I like the idea of building community, but in the sense of building community with neighbors, friends, co-workers, fellow worshipers, not in the more political sense that the phrase is used. I am not opposed to that at all, but it is not my forte and it doesn't interest me in the way that building community with others does.
Given that I am walking more now in an effort to build back strength before I get back into rowing again, it has been interesting to observe people. Clearly some people want to be left alone and will deliberately cross the street or pathway in an effort to avoid someone coming towards them. In one place I walk, I've noticed that almost always, only about fifty percent of people will acknowledge the presence of another person on the path. In neighborhoods, it is generally higher.
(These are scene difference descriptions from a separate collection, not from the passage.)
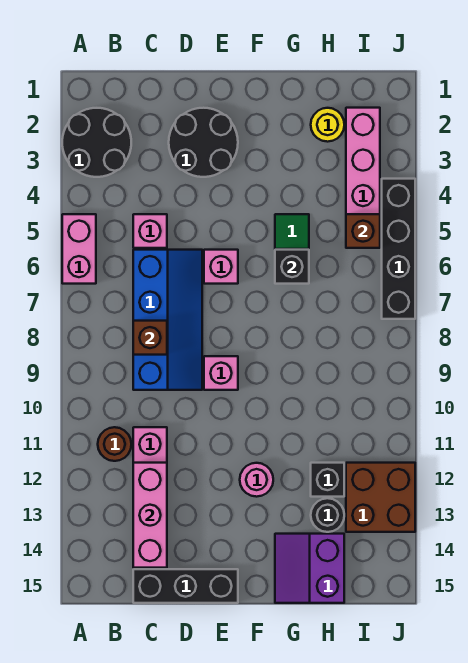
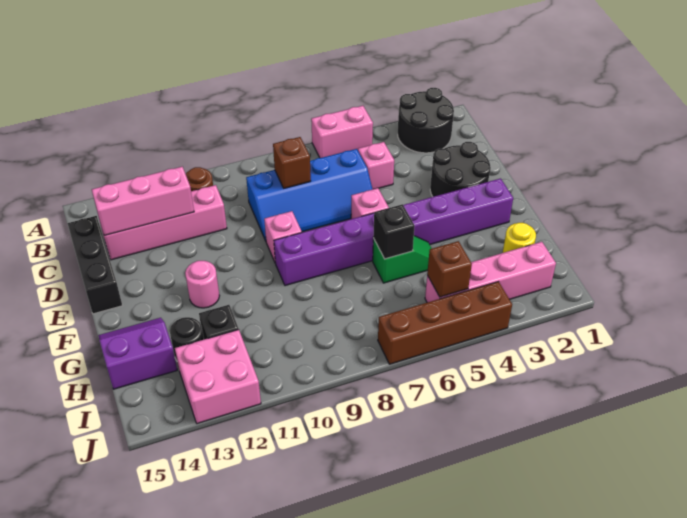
none -> purple 1x8 brick [274,179,513,286]
brown 2x2 brick [346,463,415,532] -> pink 2x2 brick [175,330,261,424]
black 1x4 brick [382,179,415,319] -> brown 1x4 brick [378,282,512,364]

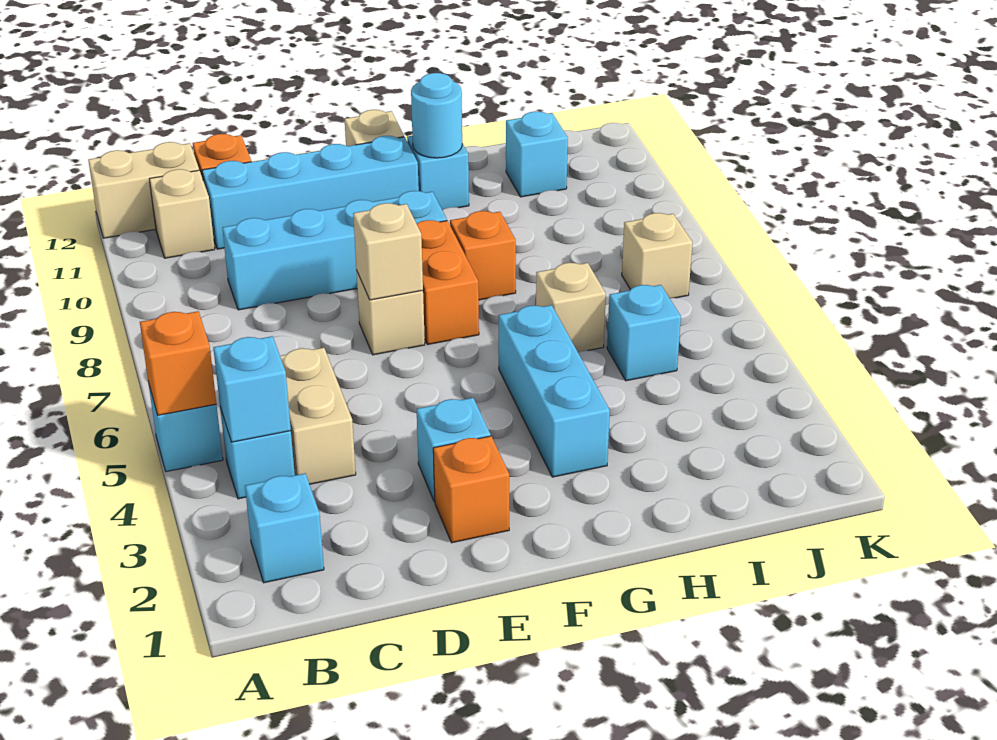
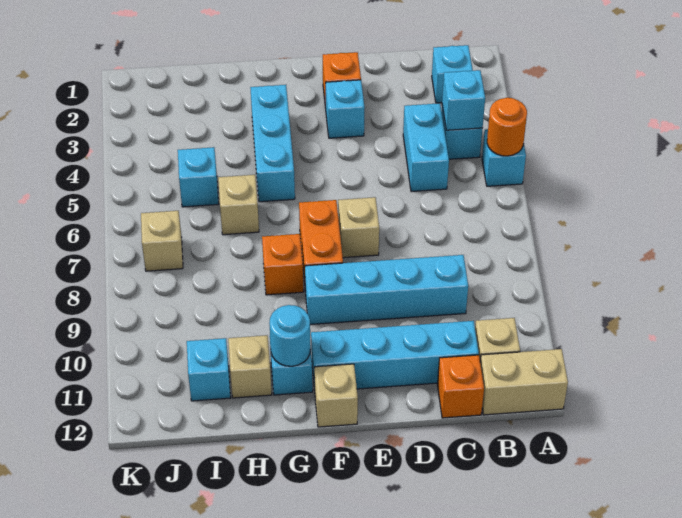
orange 1x1 brick [140,311,216,415] -> orange 1x1 round brick [487,98,527,156]
tan 1x2 brick [280,348,356,484] -> cyan 1x2 brick [403,103,449,192]
tan 1x1 brick [353,203,423,300] -> tan 1x1 brick moved to [228,335,272,398]

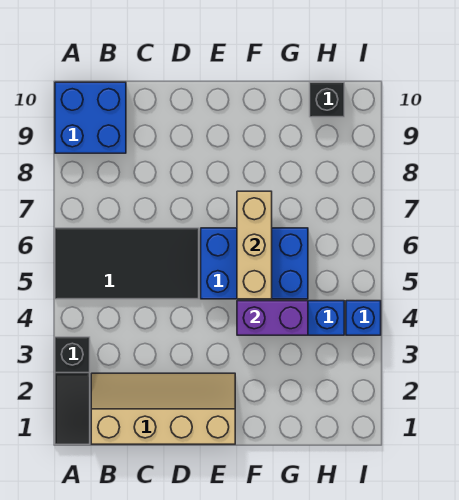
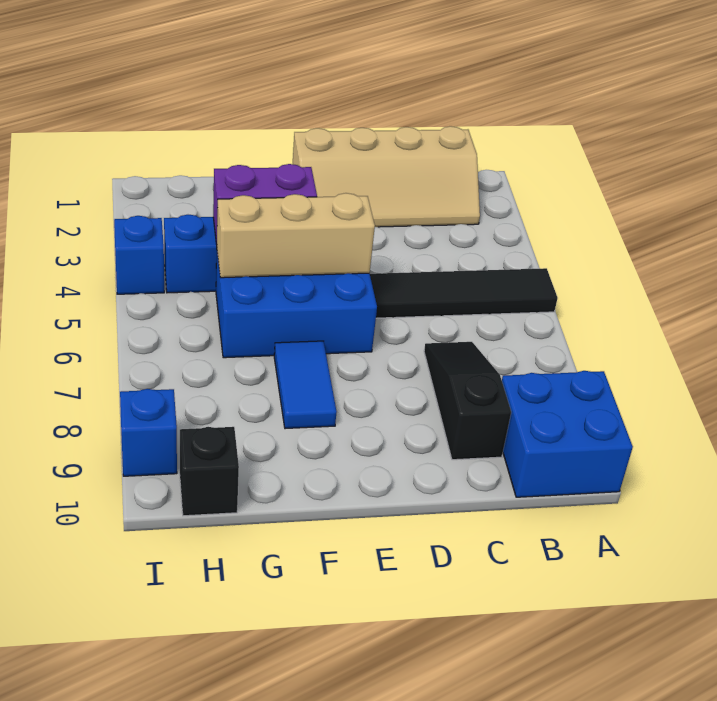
black 1x3 slope [55,337,90,444] -> black 1x3 slope moved to [424,342,511,460]
black 2x4 tile [55,228,199,299] -> black 1x4 tile [370,268,558,318]
tan 1x3 brick [237,191,272,299] -> tan 1x3 brick turned to [217,193,375,278]
none -> blue 1x2 tile [274,341,337,429]
none -> blue 1x1 brick [120,389,177,476]

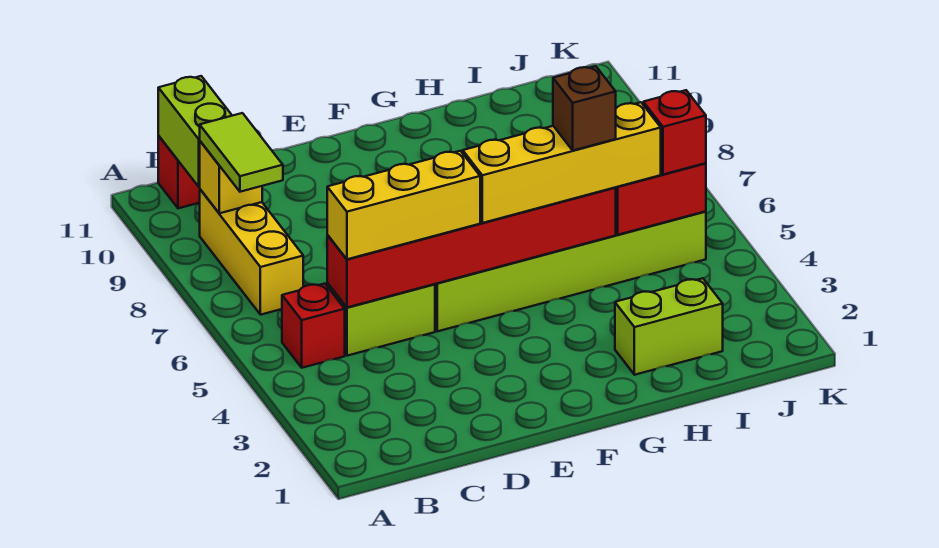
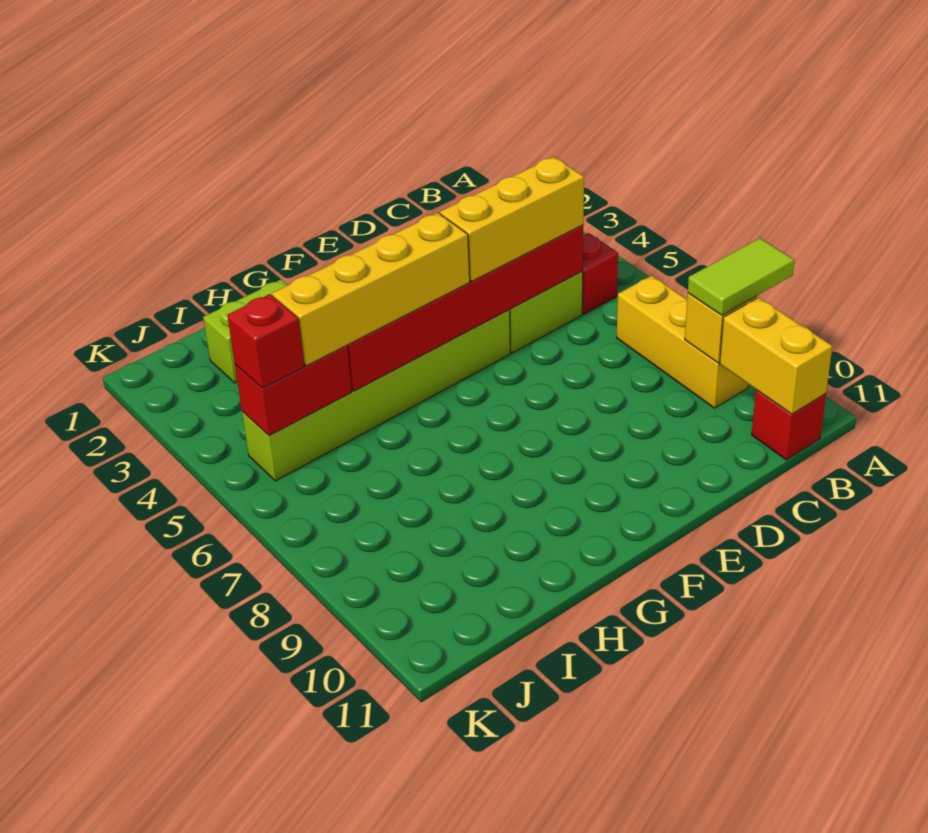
lime 1x2 tile [200,113,283,192] -> lime 1x2 tile turned to [688,238,794,315]
lime 1x2 brick [158,76,232,187] -> yellow 1x2 brick [720,298,832,414]
brown 1x1 brick [553,66,616,150] -> none

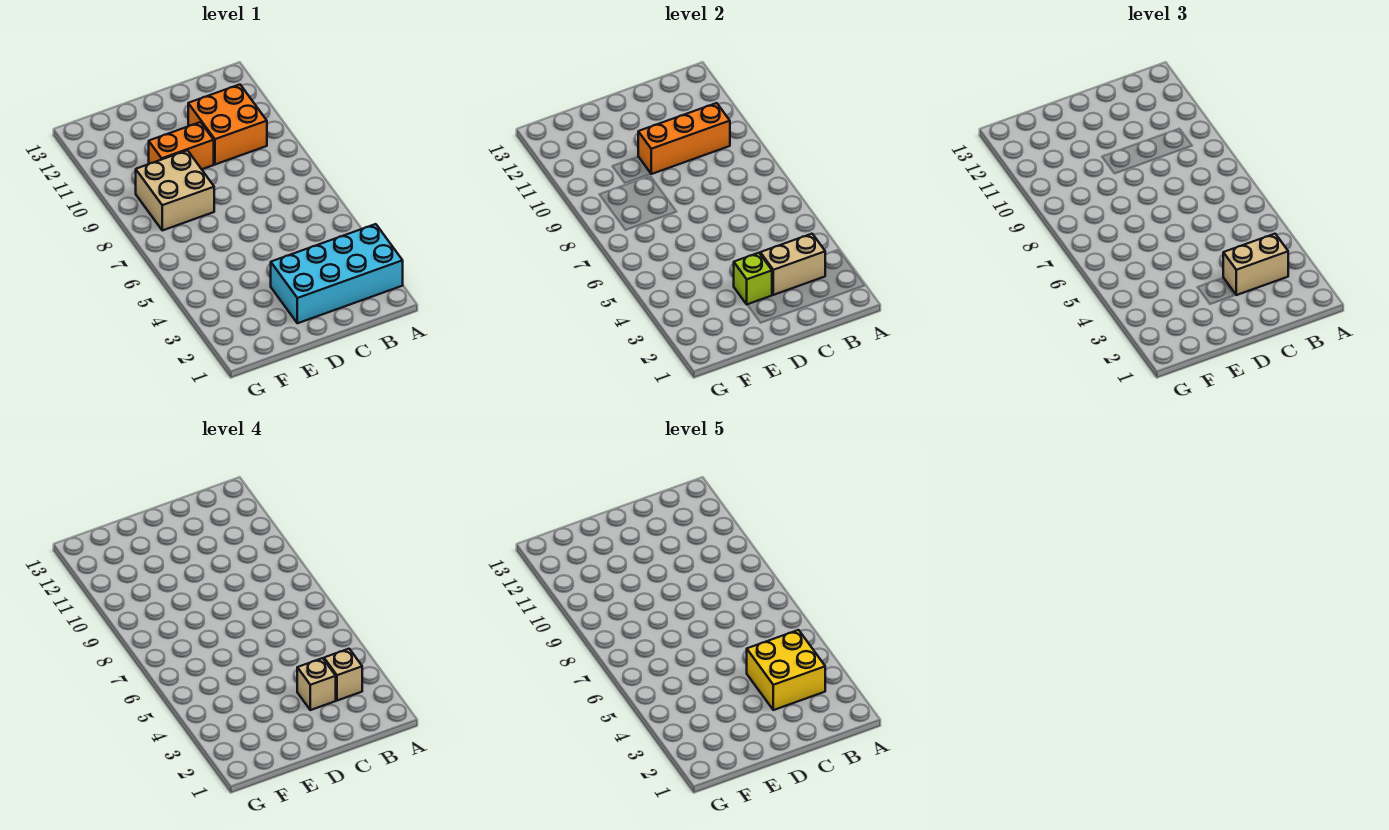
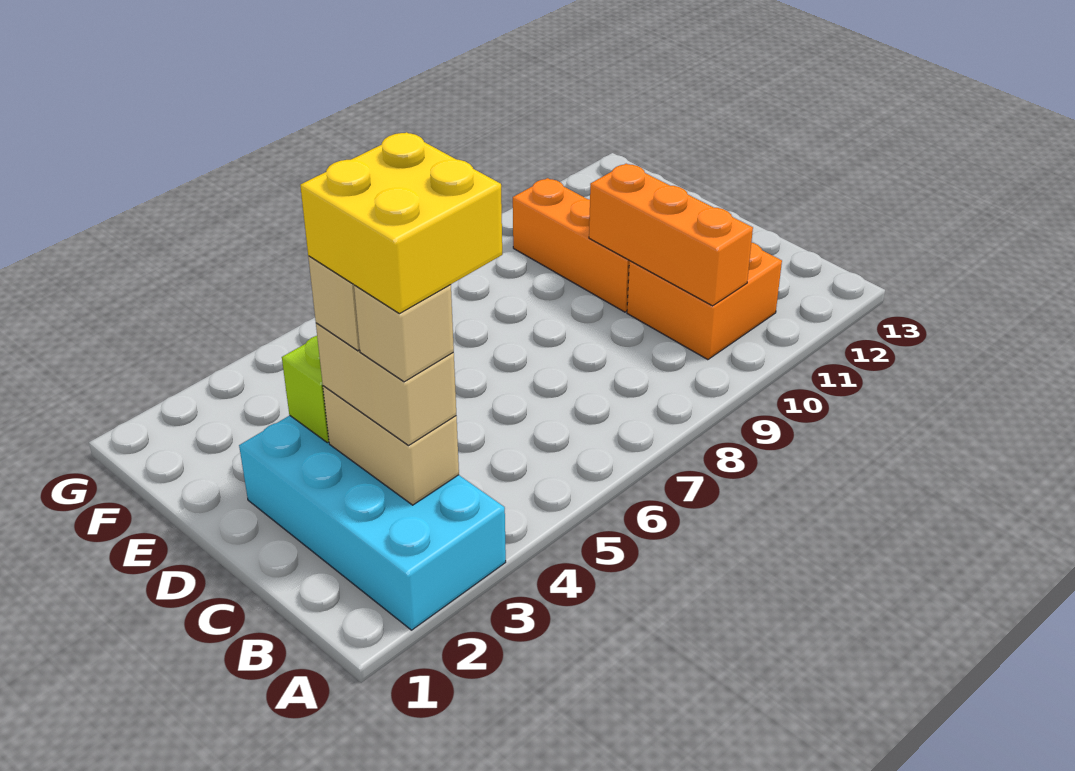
orange 1x2 brick [149,122,214,169] -> orange 1x3 brick [513,178,630,312]
tan 2x2 brick [136,150,214,230] -> none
I've been wondering if our use of the internet has influenced how we interact in person. I know there are many internet communities -- but it isn't the same as interacting in person. It also is better I think than not interacting at all. But we need balance. I used to work on a college campus and the last few years I worked there it was interesting to watch how students would text and talk on their cellphones while walking to class, but would essentially ignore anyone meeting them on the walkways. In fact, the campus started a campaign to encourage everyone to greet one another.
I think we have to be careful not to lose our abilities to interact well and be able to read and interpret the gestures and facial expressions of other human beings. Building community requires being able to congregate and enjoy one another in person, and to be able to effectively communicate face to face (and not just on Facetime). When the chips are down....a terrible storm, a sudden illness or when things are great......or anywhere in the middle - we do need one another. We function much better in community, at least most of the time. I wonder if maybe we need to pay more attention to how we do this.